IMR Distinguished Lecture Series: Dr. Robert Wallace

March 27, 2018 all-day

Speaker: Dr. Robert M. Wallace, Professor and Erik Jonsson Distinguished Chair

Title: High-K Dielectrics: A Perspective on Applications from Silicon To 2D Materials

Affiliation: University of Texas at Dallas



In the 1990’s, research accelerated on addressing the limits of the industry standard gate dielectric: SiO2. With the most aggressive integrated circuit scaling, it became clear that standby power for MOSFETs required the insertion of a gate dielectric material that reduced tunneling leakage while enabling performance expectations. Leveraging prior dielectric research and after exploring several dielectric material candidates, [1,2] Hf-based dielectrics became the dominant choice and were established in commercial Si technology fabrication processes in 2007 after at least a decade of research. [3] Although perhaps forgotten among today’s 3D FET technologies, the introduction of a new gate dielectric, simultaneously with metal gate materials, was considered quite revolutionary in its day, and this development, in conjunction with other device engineering aspects like strain, enabled the continued march of the industry along Moore’s original predictions. Since that time, the research on incorporating high-k dielectrics has expanded to address alternative channel materials including Ge, III-V, wide band gap semiconductors, and, most recently, perhaps the ultimate limit in channel scaling – atomically thin 2D materials. [4] This talk, from the author’s perspective, will review some of these developments and provide some context on the resilience of the materials research as well as the challenges and opportunities that lie ahead. [5]

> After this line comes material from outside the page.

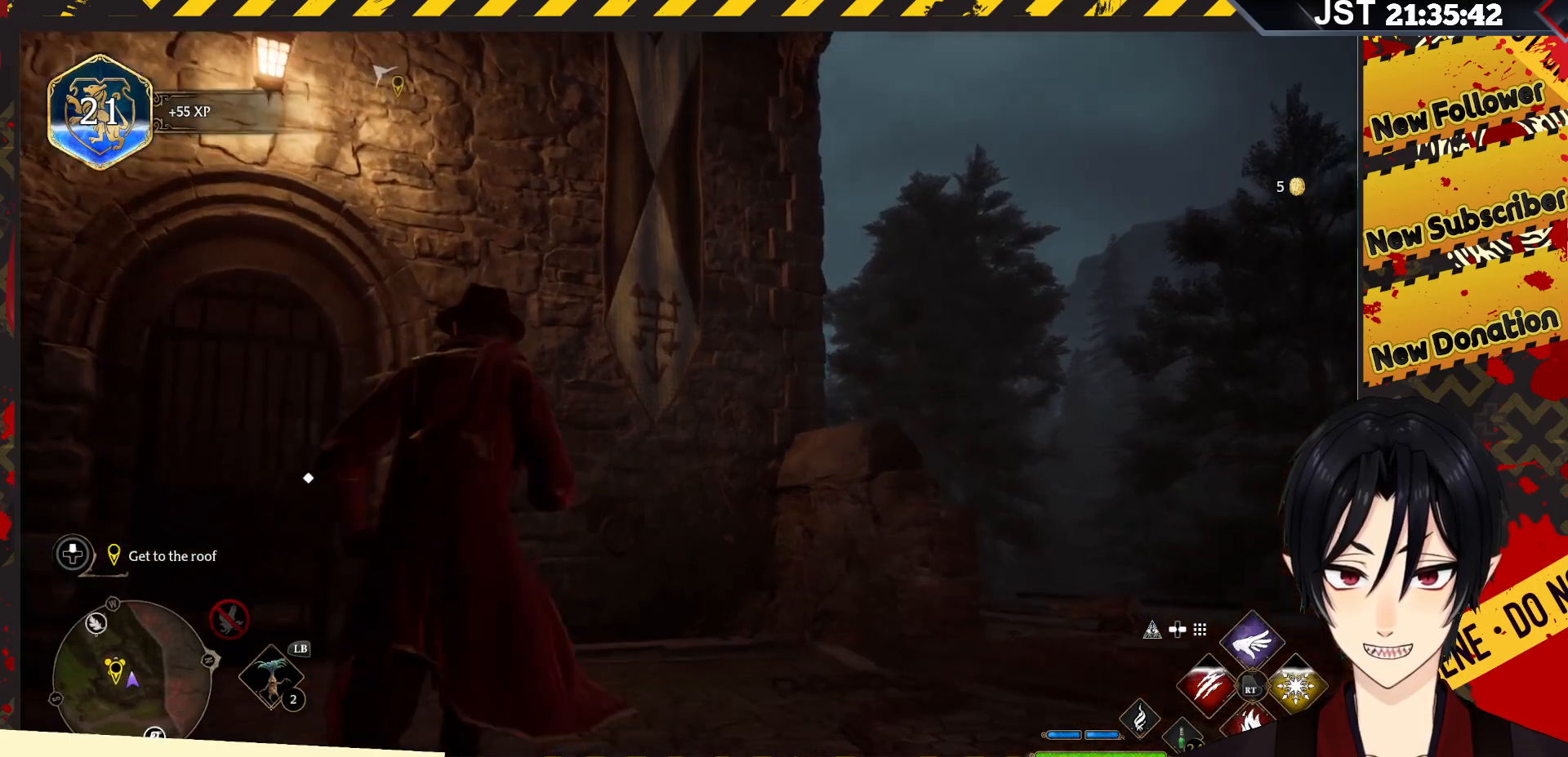
{"buttons": [], "left_stick": "up-left", "right_stick": "down-left", "events": [[50, "left_stick", "up-left"]]}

This work is supported in part by the US/Ireland R&D Partnership (UNITE) under the NSF award ECCS-1407765, and (iv) the Erik Jonsson Distinguished Chair in the Erik Jonson School of Engineering and Computer Science at the University of Texas at Dallas.


[1] J. Robertson and R.M.Wallace, Materials Science and Engineering R, 88, 1-41 (2015)


[2] G.D.Wilk, R.M.Wallace, and J.M.Anthony, Journal of Applied Physics 89 5243 (2001)


[3] M.T. Bohr, R.S. Chau, T. Ghani, K. Mistry, IEEE Spectrum. 44 (29) (2007).


[4] S.J. McDonnell and R.M.Wallace, Thin Solid Films, 616, 482 (2016).


[5] R.M.Wallace, ECS Transactions 80(1), 17 (2017)




Robert M. Wallace received his B.S. in Physics and Applied Mathematics in 1982 at the University of Pittsburgh where he also earned his M.S. (1984) and Ph.D. (1988) in Physics, under Prof. W. J. Choyke. From 1988 to 1990, he was a postdoctoral research associate in the Department of Chemistry at the Pittsburgh Surface Science Center under the late Prof. John T. Yates, Jr.


In 1990, he joined Texas Instruments Central Research Laboratories as a Member of Technical Staff (MTS) in the Materials Characterization Branch of the Materials Science Laboratory, and was elected as a Senior MTS in 1996. Dr. Wallace was then appointed in 1997 to manage the Advanced Technology branch in TI’s R&D which focused on advanced device concepts and the associated material integration issues. In 2003, he joined the faculty in the Erik Jonsson School of Engineering and Computer Science at the University of Texas at Dallas (UTD) as a Professor of Electrical Engineering and Physics. He is a founding member of the Materials Science and Engineering program at UTD, served as an interim head for the program. Dr. Wallace also has appointments in the Departments of Electrical Engineering, Mechanical Engineering, and Physics.


Research in the Wallace group focuses on the study of surfaces and interfaces, particularly with applications to electronic materials and the resultant devices fabricated from them. Current interests include materials systems leading to concepts that may enable further scaling of integrated circuit technology and beyond CMOS-based logic. These include the study of the surfaces and interfaces of compound semiconductor systems including arsenides (e.g. InGaAs), nitrides (e.g. GaN), phosphides (e.g. InP), as well as antimondies (e.g. GaSb), and most recently 2D materials such as graphene and transition metal dichalcogenides. He has authored or co-authored over 375 publications in peer reviewed journals and proceedings with over 20000 (29000) citations according to Scopus (Google Scholar).


Dr. Wallace is also an inventor on 45 US and 27 international patents/applications, and a co-inventor of the Hf-based high-k gate dielectric materials now used by the semiconductor industry for advanced high performance logic in microprocessors. He was named Fellow of the AVS in 2007 and an IEEE Fellow in 2009 for his contributions to the field of high-k dielectrics in integrated circuits.